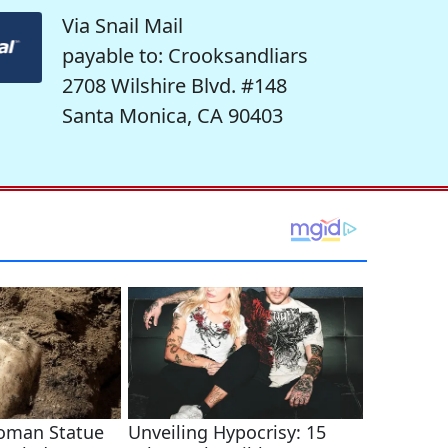
Via Snail Mail
payable to: Crooksandliars
2708 Wilshire Blvd. #148
Santa Monica, CA 90403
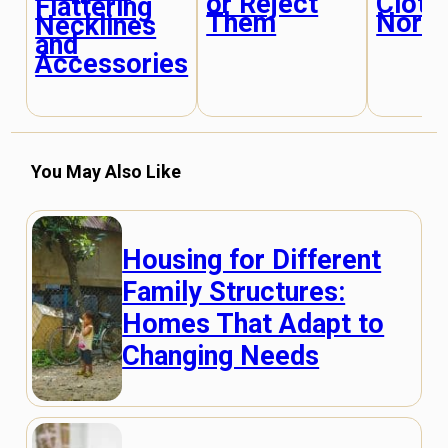
or Reject
Cloth
Flattering
Them
Norm
Necklines
and
Accessories
You May Also Like
Housing for Different
Family Structures:
Homes That Adapt to
Changing Needs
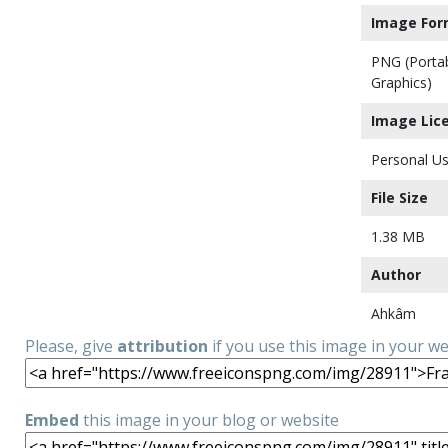
Image For
PNG (Porta
Graphics)
Image Lic
Personal Us
File Size
1.38 MB
Author
Ahkâm
Please, give
attribution
if you use this image in your w
Embed
this image in your blog or website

--------------------

What you need to do:
From the first line to the last, reproduce the listing above exactly, leaving the pictures out.

Solution for this exercise:
Via Snail Mail
payable to: Crooksandliars
2708 Wilshire Blvd. #148
Santa Monica, CA 90403
or Reject
Cloth
Flattering
Them
Norm
Necklines
and
Accessories
You May Also Like
Housing for Different
Family Structures:
Homes That Adapt to
Changing Needs
Image For
PNG (Porta
Graphics)
Image Lic
Personal Us
File Size
1.38 MB
Author
Ahkâm
Please, give
attribution
if you use this image in your w
Embed
this image in your blog or website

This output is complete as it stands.